Common Anti-Patterns in Python, SQL, Data Engineering & AI

In my experience working across data systems, Python pipelines, and AI workflows, I’ve realized something important:

Most production issues don’t come from lack of knowledge ; they come from from anti-patterns we ignore*.*

These aren’t beginner mistakes.

They’re subtle habits that creep in when we’re moving fast, under pressure, or overconfident.

Here are the anti-patterns I’ve personally encountered and how I think about fixing them today.

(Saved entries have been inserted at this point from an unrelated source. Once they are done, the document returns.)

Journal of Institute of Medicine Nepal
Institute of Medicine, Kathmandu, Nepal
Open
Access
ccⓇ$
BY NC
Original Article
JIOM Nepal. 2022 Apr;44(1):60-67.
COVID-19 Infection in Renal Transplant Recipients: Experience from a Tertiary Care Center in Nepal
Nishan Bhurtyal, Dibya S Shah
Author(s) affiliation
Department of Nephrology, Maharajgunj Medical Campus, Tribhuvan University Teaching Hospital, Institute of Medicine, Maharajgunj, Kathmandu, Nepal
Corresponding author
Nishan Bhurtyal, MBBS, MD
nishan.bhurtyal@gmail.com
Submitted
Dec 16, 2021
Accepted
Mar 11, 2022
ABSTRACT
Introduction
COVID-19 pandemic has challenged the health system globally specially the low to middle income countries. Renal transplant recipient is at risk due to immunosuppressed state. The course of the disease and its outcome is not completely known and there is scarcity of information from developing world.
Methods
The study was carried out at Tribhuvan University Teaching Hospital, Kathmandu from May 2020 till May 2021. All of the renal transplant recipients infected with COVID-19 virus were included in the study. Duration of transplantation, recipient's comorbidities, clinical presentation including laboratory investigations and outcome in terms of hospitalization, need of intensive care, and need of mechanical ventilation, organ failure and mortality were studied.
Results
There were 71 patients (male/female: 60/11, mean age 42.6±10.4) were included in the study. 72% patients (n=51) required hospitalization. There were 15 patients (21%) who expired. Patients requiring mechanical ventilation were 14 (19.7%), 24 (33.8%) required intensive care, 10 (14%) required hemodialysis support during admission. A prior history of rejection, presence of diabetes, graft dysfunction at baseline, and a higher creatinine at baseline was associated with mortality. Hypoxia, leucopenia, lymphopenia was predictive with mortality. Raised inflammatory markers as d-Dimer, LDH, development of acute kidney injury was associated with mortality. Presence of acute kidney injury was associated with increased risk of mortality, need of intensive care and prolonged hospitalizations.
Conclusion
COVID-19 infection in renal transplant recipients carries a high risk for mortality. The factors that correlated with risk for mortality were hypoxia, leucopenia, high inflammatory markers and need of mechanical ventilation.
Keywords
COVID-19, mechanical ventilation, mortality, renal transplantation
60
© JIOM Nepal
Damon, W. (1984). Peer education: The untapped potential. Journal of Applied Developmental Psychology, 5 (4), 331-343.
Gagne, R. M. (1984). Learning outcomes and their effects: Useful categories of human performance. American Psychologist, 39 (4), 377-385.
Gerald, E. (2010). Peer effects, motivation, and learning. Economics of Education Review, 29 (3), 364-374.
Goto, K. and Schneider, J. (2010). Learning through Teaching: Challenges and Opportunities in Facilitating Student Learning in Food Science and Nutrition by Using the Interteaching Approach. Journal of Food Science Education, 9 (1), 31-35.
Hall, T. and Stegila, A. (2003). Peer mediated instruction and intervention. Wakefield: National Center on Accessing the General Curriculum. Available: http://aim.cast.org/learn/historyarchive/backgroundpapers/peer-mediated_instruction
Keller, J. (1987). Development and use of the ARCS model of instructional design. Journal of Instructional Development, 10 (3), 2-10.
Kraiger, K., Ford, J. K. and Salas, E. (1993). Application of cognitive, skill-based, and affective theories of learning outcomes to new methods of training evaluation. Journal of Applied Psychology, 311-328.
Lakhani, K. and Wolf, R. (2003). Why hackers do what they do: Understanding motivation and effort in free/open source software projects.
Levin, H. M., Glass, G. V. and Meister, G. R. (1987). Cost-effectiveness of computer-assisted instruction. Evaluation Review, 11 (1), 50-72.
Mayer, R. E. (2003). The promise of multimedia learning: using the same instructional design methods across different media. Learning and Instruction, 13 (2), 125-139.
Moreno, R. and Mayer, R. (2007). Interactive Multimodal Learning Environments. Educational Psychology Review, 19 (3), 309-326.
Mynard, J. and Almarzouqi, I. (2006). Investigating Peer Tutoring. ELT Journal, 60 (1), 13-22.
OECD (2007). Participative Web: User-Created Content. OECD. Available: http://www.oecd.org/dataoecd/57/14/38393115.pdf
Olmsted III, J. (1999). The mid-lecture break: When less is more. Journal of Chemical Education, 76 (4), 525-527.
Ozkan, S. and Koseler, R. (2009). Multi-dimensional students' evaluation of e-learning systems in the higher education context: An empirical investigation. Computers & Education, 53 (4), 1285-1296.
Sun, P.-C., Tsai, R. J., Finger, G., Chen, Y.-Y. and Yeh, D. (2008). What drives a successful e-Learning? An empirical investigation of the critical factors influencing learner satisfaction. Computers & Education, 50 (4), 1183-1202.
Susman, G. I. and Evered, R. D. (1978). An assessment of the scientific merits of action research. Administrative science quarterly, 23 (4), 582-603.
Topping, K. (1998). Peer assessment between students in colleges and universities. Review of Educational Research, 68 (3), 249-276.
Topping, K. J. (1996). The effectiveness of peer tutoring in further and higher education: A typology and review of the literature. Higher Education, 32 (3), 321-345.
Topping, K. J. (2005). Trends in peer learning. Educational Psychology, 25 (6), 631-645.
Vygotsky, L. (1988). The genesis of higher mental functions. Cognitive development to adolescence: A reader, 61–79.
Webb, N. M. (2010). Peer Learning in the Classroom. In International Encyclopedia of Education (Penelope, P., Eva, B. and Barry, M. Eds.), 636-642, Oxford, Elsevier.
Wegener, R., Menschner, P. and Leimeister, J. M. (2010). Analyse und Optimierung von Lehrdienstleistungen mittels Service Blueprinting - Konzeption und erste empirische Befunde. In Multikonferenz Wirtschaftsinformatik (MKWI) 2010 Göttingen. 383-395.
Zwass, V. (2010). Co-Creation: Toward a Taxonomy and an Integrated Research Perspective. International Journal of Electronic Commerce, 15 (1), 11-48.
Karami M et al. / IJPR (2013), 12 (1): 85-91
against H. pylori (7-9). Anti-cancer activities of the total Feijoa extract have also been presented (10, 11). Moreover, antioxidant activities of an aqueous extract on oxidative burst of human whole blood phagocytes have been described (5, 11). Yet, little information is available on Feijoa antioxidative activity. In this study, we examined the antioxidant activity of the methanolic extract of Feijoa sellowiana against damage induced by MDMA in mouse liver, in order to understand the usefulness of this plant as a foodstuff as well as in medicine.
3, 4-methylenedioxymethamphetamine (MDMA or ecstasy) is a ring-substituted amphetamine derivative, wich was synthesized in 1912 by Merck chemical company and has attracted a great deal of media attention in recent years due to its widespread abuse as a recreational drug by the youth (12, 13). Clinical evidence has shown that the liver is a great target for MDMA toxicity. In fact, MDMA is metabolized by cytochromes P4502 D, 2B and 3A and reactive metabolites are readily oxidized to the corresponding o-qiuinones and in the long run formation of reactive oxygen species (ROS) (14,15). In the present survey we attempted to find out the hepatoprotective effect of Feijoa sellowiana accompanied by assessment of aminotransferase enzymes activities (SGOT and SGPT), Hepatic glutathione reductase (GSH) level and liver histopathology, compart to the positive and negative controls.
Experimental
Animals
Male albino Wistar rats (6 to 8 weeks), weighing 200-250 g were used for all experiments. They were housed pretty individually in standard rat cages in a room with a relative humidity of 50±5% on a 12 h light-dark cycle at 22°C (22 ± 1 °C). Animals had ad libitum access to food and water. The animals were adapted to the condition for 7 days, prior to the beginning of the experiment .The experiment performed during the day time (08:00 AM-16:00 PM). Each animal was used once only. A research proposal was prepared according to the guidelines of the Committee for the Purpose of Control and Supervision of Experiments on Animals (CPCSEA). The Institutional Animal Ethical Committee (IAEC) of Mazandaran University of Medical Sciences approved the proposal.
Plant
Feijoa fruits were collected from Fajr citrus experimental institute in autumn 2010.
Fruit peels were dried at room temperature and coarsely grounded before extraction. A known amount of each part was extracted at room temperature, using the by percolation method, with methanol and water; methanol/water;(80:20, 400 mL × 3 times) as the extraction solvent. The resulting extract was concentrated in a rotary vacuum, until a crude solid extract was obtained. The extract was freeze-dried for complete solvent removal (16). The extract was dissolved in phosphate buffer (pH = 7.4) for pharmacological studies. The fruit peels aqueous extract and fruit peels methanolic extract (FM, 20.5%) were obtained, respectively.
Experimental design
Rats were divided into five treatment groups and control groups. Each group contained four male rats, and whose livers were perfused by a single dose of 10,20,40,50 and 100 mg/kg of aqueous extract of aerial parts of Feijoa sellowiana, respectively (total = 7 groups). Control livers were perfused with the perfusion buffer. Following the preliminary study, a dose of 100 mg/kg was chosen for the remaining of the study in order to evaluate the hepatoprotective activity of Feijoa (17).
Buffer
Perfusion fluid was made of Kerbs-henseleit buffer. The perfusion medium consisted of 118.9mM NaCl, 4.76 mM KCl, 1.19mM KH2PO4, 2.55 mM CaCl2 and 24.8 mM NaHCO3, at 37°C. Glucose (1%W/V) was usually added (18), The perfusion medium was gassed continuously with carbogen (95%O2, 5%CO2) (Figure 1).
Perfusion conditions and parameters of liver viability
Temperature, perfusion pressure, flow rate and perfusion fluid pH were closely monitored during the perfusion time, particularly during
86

1. The “Notebook-to-Production” Trap

Taking a Jupyter notebook and directly turning it into production code.

# messy notebook-style code
df = pd.read_csv("data.csv")
df = df[df["age"] > 18]
df["score"] = df["a"] * df["b"]
print(df.head())

With burst of databricks, and notebook culture I have seen this in multiple orgs and projects:

Hidden state issues
No modularity
Hard to debug in pipelines
Zero testability

Better approach

def load_data(path: str) -> pd.DataFrame:
    return pd.read_csv(path)
def transform_data(df: pd.DataFrame) -> pd.DataFrame:
    df = df[df["age"] > 18].copy()
    df["score"] = df["a"] * df["b"]
    return df
def main():
    df = load_data("data.csv")
    df = transform_data(df)
    return df

My rule now:

“If it’s going to production, it deserves structure.”

2. Writing SQL Like It’s Excel

Huge, unreadable SQL queries with nested subqueries everywhere.